New Delhi, Feb 12: Railway fares and freight were left untouched on Wednesday as the UPA government presented its four-month vote-on-account for the Indian Railways that was back-stopped with a government budgetary support of Rs 30,223 crore.

Mallikarjun Kharge — the rookie railway minister who assumed office barely eight months ago — presented a 14-minute, maiden interim budget speech that must rank as the shortest ever but was punctuated by a fiery outburst from agitated members of Andhra Pradesh protesting against the move to carve up their state.

The railways have asked for an 8 per cent increase in the budget for the next year to enable the cash-strapped enterprise to roll out another 72 trains, including 17 premium trains on high-density corridors. It also plans to introduce 38 more express trains, 10 passenger trains, four suburban trains and three inter-city trains.
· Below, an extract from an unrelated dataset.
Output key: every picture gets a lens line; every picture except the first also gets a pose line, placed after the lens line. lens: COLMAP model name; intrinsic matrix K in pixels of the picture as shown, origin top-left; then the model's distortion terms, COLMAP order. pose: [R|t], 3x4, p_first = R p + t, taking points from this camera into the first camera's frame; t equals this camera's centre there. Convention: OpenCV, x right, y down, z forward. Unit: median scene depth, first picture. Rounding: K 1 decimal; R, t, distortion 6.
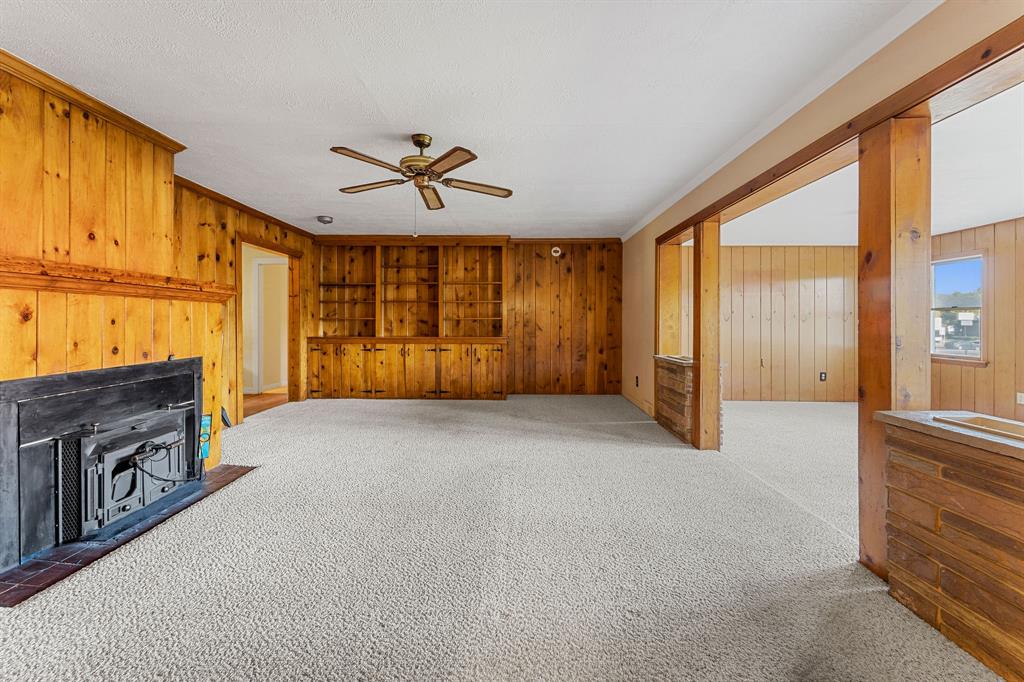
lens RADIAL K [[423.7, 0, 526.4], [0, 423.7, 319.8], [0, 0, 1]] dist [0.004114, 0.000011]
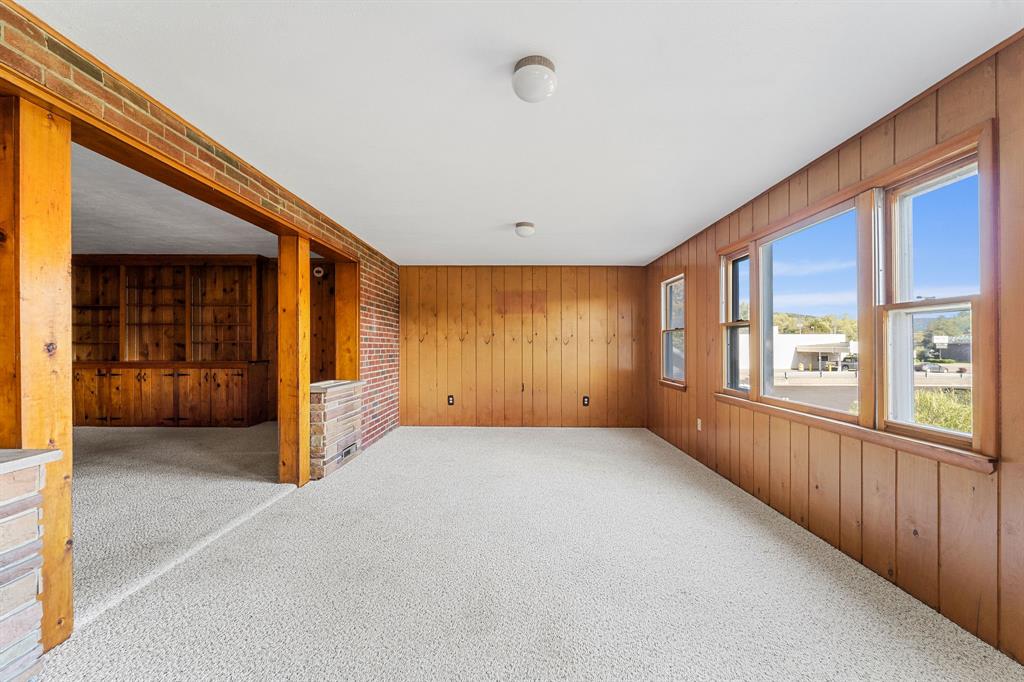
lens RADIAL K [[423.7, 0, 512.8], [0, 423.7, 343.9], [0, 0, 1]] dist [0.004114, 0.000011]
pose [[0.999992, -0.002302, 0.003381, 0.532151], [0.002303, 0.999997, -0.000377, 0.003703], [-0.003380, 0.000385, 0.999994, 0.043290]]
The railways plan to use the budgetary support and market borrowings worth Rs 19,805 crore to finance plans to invest Rs 64,305 crore and create new lines and build infrastructure to buttress the world’s fourth largest railway system that sprawls 65,000km.

The premium train is a new concept of “non-stop” express trains for which tickets will be sold under a dynamic fare structure that mimics the one adopted by the airline industry and is a variation of the one that the railways have been experimenting with on the Mumbai Rajdhani route.

Dynamic fares are determined on the basis of demand and ticket prices tend to rise closer to the date of departure.

Officials said the base fares of the premium trains would be higher than the Tatkal rates of the Rajdhani service. Tickets for these trains can be bought a fortnight ahead of the date of journey and not two months ahead as in the case of other trains.

There will be a price cap, officials said, that was likely to be 100 per cent of the base fare.

A team of officials will monitor the prices of air ticket prices and ensure the premium train tickets remain lower than air fares.

The premium trains will have no waiting list, provide no ticket concessions and offer no refund unless the train itself is cancelled.

Several premium trains will operate in the eastern region. The routes include Howrah-Pune, Mumbai-Howrah, Sealdah-Jodhpur (all bi-weekly), Katra-Howrah, Kamakhya-New Delhi, and Kamakhya Chennai (all weekly). These trains would have only AC II tier and AC III tier coaches.

“We have identified 35 long distance routes that have waitlisted passengers throughout the year. As a first step we are introducing this premium service in 17 of them,” said Arunendra Kumar, chairman of the Railway Board.

The experiment with dynamic fares has been hugely successful with Kharge claiming that the earnings of the railways had increased by about 48 per cent on the Mumbai Rajdhani route compared with other Rajdhani services operating in the same sector. The railways intend to expand the scheme.

In line with the government’s strategic objective of linking far flung border areas, Kharge announced rail connectivity to Katra and Vaishnodevi in Jammu and Kashmir, and plans to establish rail links to Meghalaya and Arunachal Pradesh’s capital Itanagar in the Northeast.

The railways also announced plans to study and possibly run high-speed trains in collaboration with Japan on the Mumbai-Ahmedabad route as well as semi-high speed projects on the Delhi-Agra and Delhi-Chandigarh sectors at up to 200km an hour.

Kharge also promised a new tariff-setting body — the Rail Tariff Authority — which will fix rail freight rates and passenger tariff, without having to contend with the populist pulls and pushes which a railway minister has to continually resist.

The Indian Railways is losing over Rs 4,700 crore on its passenger train services but Kharge chose not to raise fares ahead of the general election later this year. The last time prices were raised across the board was in January 2013, after a nine-year gap.

The railways are adopting more digital and mobile initiatives to ease the pain of long-distance train travel that include SMS alerts, ticketing on mobile phones in the unreserved segment, and online booking of meals in trains. “IT has revolutionised our customer interface over the last few years. We intend to continue the process,” he added.

The annual gross tariff receipts are projected to grow 14.4 per cent to Rs 160,775 crore in the next fiscal year, while working expenses are expected to rise 14 per cent to Rs 1,10,649 crore.

The railways have set a marginally higher freight loading target at 1,101 million tonnes, only 49.7 million tonnes higher than the revised target in the current fiscal.

Kharge said three new rail factories in Bihar, Uttar Pradesh and Bengal have already been commissioned — a wheel plant at Chhapra, a coach factory in Rae Bareli and a diesel component factory at Dankuni.

To make trains safer, Kharge proposed the use of induction cookers in train pantries, instead of the more flammable cooking gas, and adding portable fire extinguishers in coaches. Other measures include the use of fire retardant material inside coaches and multi-tier protection for electric circuits.